While the natives had their musical composition from religious rituals the blend took form in around the 17th century when African slaves brought LUNDU with its sensual notes and dance appeal and their passionate candomble drumming.
The heartbreaking ballads of the Portuguese MODINHA involved the cavaquinho, the mandolin and the Portuguese guitar. The result was a rythm called CHORO (cry)
As choro became popular it also framed are more upbeat and cheerful rythm of the carnaval "marchinas" that Chiquinho Gonzaga would be best known for, ABRE ALAS. Eventually, 19th century African undulating beats and dance, lundu would also give rise to the European like polka and mazurka styles. This style was known as MAXIXE on Brazil’s roaring 1920’s and later a style many of us live for; SAMBA, African percussion beats, on words that celebrates the pain and hardships of our daily lives.

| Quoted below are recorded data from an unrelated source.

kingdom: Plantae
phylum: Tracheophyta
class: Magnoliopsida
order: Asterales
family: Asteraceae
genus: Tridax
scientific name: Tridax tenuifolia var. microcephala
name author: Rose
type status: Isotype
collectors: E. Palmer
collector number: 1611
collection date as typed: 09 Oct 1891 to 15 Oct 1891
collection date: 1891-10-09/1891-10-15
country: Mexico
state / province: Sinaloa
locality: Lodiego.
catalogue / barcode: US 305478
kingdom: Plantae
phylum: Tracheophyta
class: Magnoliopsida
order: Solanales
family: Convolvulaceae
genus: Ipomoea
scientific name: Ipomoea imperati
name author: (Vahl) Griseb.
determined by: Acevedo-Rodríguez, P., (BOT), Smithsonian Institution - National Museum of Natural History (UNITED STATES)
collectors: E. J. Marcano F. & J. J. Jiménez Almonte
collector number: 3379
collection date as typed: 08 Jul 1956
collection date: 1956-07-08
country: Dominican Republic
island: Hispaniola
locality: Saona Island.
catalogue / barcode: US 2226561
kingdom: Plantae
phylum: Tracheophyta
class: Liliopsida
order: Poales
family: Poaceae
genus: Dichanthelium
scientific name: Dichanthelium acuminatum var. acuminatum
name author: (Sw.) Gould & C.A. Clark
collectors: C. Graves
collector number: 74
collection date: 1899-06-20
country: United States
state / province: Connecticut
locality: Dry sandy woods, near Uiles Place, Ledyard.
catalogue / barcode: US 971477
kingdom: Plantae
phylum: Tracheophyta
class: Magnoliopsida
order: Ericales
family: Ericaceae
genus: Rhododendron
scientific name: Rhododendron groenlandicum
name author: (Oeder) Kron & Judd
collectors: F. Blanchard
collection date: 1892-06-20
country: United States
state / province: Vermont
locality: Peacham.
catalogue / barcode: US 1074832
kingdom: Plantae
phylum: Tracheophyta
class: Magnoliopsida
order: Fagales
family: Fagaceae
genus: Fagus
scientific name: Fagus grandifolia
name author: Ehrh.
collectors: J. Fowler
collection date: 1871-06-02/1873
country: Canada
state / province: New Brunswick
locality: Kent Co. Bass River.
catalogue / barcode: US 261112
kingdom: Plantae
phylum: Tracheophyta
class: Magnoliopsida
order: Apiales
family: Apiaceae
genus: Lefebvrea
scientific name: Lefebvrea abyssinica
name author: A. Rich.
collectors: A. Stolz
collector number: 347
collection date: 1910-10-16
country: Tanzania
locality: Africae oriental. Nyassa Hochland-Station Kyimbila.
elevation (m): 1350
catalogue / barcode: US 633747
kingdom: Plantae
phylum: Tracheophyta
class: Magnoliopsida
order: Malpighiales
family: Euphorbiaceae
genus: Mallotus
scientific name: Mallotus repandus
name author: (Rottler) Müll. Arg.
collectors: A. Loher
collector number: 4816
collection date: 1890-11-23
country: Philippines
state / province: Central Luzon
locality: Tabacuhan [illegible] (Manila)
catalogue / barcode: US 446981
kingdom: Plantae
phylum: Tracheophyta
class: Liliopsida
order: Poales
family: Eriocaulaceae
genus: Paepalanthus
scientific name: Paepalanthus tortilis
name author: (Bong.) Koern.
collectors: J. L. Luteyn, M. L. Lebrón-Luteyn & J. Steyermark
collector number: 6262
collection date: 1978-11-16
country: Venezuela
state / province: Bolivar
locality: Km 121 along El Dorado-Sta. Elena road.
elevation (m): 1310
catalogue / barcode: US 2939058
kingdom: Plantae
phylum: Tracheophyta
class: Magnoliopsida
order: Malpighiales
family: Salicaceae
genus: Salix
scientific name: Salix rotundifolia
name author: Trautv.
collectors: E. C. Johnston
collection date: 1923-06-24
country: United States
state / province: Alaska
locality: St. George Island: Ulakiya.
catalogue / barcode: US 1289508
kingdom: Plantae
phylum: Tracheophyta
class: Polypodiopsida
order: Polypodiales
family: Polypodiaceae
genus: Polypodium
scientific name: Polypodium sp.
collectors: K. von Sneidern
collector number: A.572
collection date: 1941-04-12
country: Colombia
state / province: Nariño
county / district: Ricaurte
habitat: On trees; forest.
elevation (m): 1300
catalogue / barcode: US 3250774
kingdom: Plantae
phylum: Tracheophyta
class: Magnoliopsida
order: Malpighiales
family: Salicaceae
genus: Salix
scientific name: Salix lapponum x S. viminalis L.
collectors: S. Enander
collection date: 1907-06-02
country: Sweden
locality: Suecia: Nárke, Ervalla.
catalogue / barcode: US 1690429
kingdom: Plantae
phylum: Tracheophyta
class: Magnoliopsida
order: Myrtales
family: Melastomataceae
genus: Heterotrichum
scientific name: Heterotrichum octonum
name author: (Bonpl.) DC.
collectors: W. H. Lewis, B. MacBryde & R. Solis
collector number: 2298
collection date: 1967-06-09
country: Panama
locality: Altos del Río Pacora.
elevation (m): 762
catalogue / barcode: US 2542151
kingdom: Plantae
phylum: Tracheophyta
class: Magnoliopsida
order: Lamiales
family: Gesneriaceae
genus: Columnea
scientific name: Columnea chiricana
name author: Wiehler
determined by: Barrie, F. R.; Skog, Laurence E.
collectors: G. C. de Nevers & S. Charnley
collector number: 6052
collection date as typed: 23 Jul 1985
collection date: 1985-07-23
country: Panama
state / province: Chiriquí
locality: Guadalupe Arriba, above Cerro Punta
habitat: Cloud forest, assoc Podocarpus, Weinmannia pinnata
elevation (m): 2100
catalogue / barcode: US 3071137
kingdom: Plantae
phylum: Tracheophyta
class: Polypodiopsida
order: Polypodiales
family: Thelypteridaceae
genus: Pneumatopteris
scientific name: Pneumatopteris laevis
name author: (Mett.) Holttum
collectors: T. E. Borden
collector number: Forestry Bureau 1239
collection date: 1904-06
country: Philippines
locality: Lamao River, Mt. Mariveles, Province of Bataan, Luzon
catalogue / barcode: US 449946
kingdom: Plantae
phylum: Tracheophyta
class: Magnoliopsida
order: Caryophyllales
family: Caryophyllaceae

With the popularity of radio, Bossa Nova, a smooth, sophisticated, sort of out of pitch voice style goes International. Antonio Carlos Jobim and Vinicius de Moraes sang about their girl; the Girl from Ipanema. On a NYC studio the idea of an English version of The Girl from Ipanema was recorded and went on to be the second more recorded song in history. The version performed by Astrud Gilberto, Joao Gilberto, and Stan Gatz traveled world wide.
The 1960’s American rock music on a sort of country romantic wave gave Jovem Guarda’s Roberto Carlos, Erasmo Carlos, and Wanderleia a voice. As television becomes and influential social and political movement, Caetano Veloso and Gilberto Gil were persecuted and exiled. The Transition to the 1970’s marked the transition of MPB (Brazilian Popular Music) Chico Buarque, Elis Regina, Nelson do Cavaquinho, Gal Gosta, Maria Bethania and Elba Ramalho among other precious voices captured the
Essence of our time.Other Brazilian music styles include: Axe, Forro, Frevo, Lambada, Pagode, Soul and Funk, Sertanejo music artists like Chitaozinho e Xororo, Zeze di Camargo e Luciano, Leando e Leonardo, and even rap music with Gabriel o Pensado e o Rappa.